## Data to process
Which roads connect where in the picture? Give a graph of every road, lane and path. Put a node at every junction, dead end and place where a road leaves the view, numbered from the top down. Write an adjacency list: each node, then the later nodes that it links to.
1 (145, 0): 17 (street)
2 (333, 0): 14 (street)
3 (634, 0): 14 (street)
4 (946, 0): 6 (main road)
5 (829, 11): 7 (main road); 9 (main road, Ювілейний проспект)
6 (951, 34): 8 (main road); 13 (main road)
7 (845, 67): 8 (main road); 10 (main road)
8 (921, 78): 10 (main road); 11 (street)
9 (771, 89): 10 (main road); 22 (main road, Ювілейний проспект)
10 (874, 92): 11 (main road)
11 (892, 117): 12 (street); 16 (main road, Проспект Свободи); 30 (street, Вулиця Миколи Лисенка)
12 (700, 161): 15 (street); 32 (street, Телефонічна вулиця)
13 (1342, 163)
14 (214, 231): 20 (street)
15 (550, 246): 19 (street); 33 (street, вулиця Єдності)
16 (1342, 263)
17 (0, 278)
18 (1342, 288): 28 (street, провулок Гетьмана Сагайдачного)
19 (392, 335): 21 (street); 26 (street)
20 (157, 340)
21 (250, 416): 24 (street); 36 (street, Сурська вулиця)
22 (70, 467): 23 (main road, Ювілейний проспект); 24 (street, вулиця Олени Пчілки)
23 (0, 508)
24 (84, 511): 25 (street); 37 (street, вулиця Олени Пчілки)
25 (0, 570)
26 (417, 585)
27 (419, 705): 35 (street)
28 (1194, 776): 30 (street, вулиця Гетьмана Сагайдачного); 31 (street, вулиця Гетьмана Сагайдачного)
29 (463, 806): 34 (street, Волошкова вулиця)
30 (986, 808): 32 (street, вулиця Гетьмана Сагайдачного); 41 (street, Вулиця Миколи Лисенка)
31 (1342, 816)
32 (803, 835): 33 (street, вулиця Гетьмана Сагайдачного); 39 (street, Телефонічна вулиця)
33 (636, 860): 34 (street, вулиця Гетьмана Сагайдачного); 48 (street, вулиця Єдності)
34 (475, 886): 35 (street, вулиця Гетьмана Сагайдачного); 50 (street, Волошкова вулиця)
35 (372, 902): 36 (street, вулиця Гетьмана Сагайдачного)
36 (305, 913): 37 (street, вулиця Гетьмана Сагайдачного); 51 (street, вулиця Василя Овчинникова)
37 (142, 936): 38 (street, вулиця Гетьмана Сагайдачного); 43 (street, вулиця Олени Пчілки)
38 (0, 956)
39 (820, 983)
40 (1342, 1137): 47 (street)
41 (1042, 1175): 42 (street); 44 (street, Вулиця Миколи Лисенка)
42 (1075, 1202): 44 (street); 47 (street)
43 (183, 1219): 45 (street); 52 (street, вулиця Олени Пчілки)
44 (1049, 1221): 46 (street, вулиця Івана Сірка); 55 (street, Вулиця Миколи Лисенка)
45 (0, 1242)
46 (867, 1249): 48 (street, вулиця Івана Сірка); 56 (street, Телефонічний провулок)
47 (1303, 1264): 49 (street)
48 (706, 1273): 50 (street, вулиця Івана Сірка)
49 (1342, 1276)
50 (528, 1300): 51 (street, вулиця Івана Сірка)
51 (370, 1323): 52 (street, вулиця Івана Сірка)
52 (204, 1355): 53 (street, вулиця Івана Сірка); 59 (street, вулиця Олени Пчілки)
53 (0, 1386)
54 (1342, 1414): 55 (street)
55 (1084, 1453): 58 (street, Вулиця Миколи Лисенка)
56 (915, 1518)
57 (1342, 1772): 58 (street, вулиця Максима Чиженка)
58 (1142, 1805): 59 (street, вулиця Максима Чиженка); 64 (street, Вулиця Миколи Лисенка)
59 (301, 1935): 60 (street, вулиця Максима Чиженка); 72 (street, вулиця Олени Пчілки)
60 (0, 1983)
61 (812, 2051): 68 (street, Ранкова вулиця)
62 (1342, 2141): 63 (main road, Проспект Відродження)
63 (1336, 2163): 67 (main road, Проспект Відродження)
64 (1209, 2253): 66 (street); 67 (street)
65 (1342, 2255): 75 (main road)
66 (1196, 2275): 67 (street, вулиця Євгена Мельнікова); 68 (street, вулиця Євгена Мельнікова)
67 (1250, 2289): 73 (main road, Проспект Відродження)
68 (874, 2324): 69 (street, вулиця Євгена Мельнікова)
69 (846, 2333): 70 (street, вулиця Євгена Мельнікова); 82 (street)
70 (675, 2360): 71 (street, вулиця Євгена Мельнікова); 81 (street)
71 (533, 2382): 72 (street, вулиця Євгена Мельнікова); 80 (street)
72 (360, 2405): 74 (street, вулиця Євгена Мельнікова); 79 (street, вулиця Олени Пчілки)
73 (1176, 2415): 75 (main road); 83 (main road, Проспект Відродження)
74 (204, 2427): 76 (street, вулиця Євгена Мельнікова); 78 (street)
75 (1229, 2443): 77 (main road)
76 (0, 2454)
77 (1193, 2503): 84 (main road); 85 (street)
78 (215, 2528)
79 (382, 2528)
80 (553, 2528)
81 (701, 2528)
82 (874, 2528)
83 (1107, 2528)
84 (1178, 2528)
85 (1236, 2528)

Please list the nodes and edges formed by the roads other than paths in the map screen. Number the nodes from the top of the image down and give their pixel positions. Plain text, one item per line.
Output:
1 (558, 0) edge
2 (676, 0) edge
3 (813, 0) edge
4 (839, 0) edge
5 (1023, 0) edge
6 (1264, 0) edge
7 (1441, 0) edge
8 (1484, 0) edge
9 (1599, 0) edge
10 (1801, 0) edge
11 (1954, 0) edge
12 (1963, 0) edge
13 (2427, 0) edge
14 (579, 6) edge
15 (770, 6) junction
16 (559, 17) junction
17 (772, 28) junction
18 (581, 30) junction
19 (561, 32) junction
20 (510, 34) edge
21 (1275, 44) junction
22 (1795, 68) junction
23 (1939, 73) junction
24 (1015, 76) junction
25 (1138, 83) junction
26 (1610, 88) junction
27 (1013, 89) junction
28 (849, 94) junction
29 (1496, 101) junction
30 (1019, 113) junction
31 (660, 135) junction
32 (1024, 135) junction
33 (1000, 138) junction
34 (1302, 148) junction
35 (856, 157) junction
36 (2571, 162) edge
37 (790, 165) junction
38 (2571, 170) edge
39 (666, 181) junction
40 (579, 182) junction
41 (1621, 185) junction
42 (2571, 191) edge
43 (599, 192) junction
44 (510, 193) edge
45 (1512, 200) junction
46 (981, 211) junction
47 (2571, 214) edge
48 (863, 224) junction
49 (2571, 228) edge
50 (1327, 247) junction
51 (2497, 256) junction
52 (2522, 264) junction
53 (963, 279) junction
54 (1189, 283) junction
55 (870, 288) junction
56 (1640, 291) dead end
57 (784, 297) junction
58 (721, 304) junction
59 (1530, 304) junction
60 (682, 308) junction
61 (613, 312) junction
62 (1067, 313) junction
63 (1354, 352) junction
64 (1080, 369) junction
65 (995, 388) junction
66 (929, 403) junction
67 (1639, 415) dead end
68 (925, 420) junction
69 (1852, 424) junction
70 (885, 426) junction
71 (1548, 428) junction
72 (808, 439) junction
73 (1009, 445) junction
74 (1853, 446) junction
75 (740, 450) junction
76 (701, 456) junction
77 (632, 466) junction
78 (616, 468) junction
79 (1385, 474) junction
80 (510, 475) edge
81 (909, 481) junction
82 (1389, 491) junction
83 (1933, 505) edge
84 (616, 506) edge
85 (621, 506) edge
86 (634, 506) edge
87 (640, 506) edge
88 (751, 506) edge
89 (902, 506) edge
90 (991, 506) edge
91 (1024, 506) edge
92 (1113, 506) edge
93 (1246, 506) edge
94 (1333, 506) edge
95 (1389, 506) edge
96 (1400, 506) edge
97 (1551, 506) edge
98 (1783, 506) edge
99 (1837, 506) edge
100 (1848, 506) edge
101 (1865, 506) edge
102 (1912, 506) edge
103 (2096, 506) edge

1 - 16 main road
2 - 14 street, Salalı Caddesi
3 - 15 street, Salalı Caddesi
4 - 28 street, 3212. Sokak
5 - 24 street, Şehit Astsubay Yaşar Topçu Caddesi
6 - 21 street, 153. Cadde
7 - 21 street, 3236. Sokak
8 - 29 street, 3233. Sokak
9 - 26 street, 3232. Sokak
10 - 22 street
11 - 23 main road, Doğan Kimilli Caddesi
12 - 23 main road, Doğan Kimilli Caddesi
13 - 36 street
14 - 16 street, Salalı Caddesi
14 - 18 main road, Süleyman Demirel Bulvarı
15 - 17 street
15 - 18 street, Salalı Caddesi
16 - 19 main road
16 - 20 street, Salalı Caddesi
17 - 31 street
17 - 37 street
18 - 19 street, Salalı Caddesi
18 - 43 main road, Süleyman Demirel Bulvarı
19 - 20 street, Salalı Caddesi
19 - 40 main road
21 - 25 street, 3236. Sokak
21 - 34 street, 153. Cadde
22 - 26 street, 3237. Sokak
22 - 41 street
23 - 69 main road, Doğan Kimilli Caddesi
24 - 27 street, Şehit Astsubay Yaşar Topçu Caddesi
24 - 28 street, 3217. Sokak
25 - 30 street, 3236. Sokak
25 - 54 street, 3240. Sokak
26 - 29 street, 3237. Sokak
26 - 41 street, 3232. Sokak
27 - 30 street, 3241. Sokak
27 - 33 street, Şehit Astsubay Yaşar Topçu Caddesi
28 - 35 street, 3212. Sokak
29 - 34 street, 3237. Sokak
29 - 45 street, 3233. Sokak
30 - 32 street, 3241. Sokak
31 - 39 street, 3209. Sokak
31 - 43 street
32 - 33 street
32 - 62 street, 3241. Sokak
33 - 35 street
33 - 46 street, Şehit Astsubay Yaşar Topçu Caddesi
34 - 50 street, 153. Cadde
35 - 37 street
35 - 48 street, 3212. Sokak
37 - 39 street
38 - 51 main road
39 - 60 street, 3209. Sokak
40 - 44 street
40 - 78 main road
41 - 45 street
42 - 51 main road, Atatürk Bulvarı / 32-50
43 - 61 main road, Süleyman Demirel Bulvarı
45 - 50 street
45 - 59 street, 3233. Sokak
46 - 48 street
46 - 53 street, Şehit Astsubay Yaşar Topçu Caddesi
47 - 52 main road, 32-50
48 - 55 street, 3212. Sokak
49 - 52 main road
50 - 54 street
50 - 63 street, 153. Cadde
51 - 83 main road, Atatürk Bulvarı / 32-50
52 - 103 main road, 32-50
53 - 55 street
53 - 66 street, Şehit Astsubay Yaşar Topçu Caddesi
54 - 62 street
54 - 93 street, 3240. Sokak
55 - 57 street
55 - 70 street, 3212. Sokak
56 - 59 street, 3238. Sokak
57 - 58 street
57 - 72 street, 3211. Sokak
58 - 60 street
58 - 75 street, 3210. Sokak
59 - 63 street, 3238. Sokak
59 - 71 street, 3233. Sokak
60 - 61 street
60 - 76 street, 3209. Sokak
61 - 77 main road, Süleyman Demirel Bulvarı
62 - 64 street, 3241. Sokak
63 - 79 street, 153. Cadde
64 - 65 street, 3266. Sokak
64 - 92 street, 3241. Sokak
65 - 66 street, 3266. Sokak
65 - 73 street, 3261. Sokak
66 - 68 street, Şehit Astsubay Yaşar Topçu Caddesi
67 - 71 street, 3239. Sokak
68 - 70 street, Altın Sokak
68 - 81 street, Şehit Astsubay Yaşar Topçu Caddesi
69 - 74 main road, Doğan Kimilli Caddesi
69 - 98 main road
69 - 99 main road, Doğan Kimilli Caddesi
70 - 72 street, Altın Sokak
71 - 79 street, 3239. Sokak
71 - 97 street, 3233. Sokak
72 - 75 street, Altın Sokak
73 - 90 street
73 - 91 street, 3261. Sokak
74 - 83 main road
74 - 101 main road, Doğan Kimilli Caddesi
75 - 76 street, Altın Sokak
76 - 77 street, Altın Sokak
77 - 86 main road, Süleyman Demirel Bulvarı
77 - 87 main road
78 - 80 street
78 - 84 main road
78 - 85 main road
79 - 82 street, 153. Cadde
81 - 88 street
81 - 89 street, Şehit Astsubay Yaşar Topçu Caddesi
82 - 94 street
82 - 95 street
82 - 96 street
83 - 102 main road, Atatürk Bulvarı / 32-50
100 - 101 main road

## Your instructions
Please report how many lines in the records contain the string "Чиженка", and write nothing besides that number.

## Solution to the problem
3